Repeat the records below exactly from the line containing "neck: (322, 404)" to the line containing "right knee: (474, 842)", taking in both of those lines. Drop the pictures.

Records from a collection:
═══

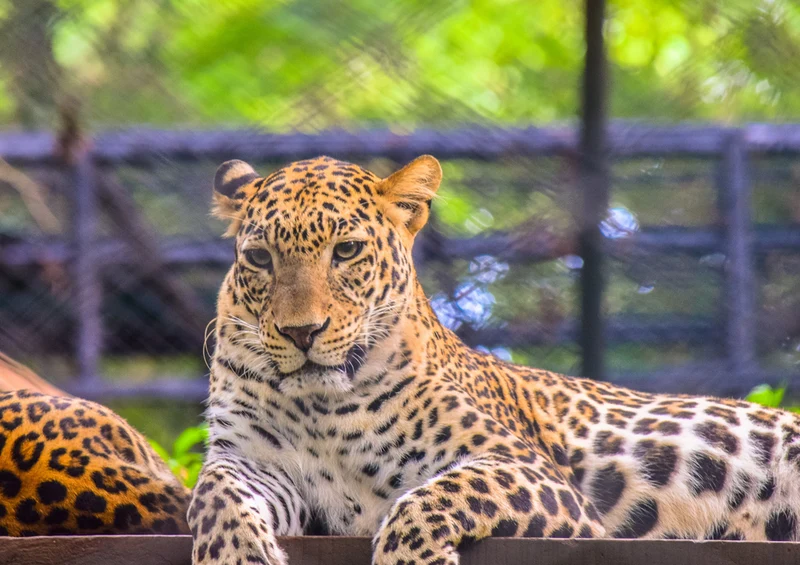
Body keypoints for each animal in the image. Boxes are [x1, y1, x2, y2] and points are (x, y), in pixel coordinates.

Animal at [189, 154, 800, 565]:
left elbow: (431, 496)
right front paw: (235, 555)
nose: (301, 332)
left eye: (346, 251)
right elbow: (212, 494)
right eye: (259, 258)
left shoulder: (534, 474)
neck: (322, 404)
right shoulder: (251, 458)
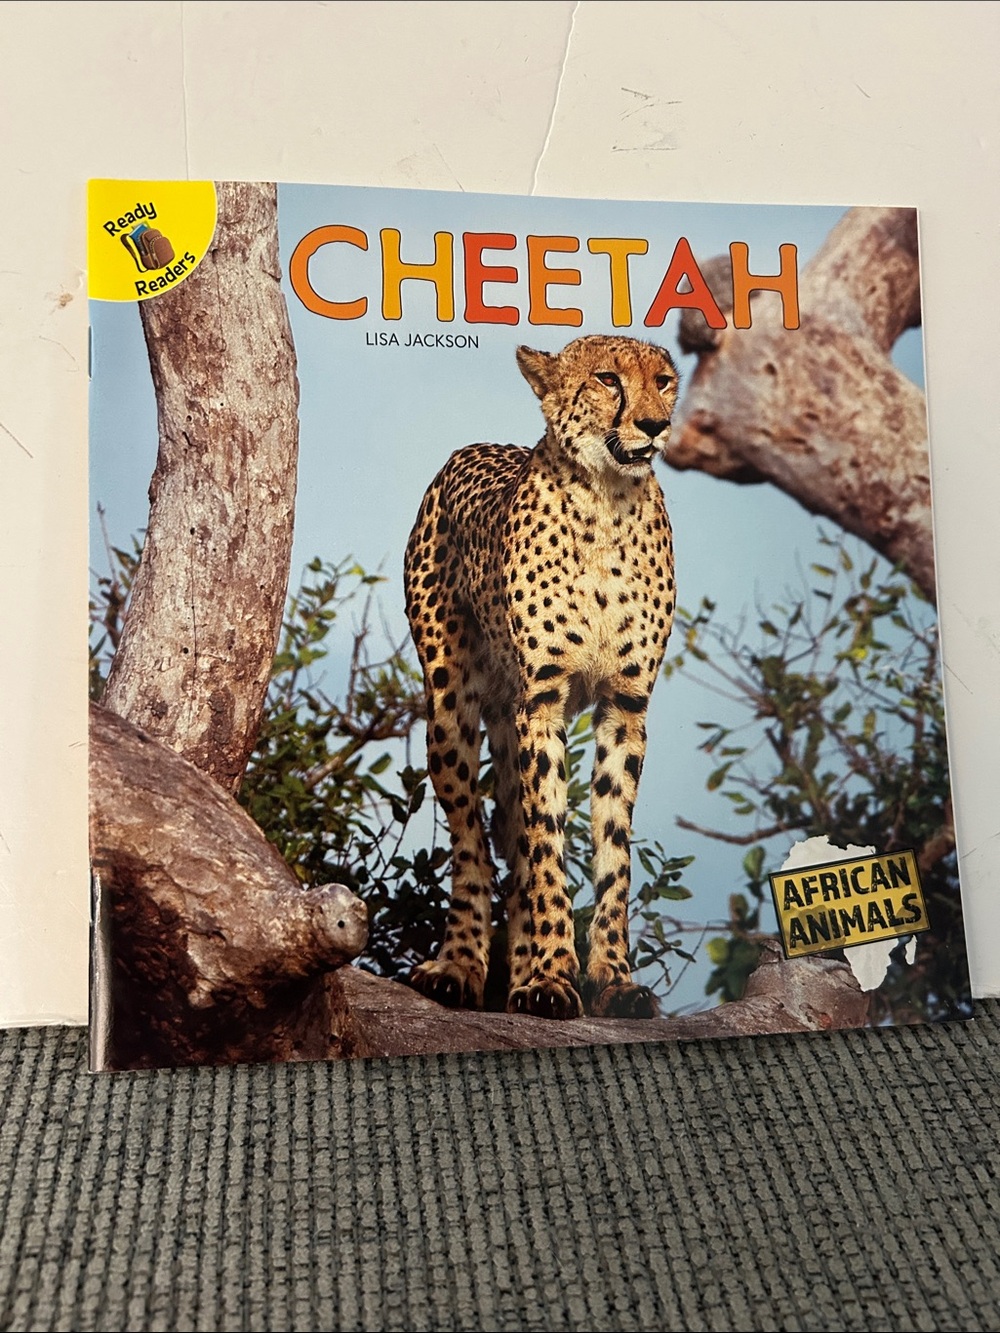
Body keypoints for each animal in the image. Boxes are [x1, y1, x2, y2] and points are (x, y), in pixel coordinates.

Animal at [403, 334, 679, 1021]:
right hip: (451, 710)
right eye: (608, 379)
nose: (654, 424)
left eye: (663, 381)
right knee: (474, 842)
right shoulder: (544, 702)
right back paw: (461, 966)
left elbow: (612, 848)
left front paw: (612, 979)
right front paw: (553, 978)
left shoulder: (625, 707)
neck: (609, 503)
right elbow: (545, 846)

═══

> [YOUR RESPONSE]
neck: (322, 404)
right shoulder: (251, 458)
Body keypoints for each animal in the image. Boxes are [x1, y1, x2, y2] and points are (x, y), in pixel coordinates.

Animal at [403, 334, 679, 1021]:
right hip: (451, 710)
right eye: (608, 379)
nose: (654, 424)
left eye: (663, 381)
right knee: (474, 842)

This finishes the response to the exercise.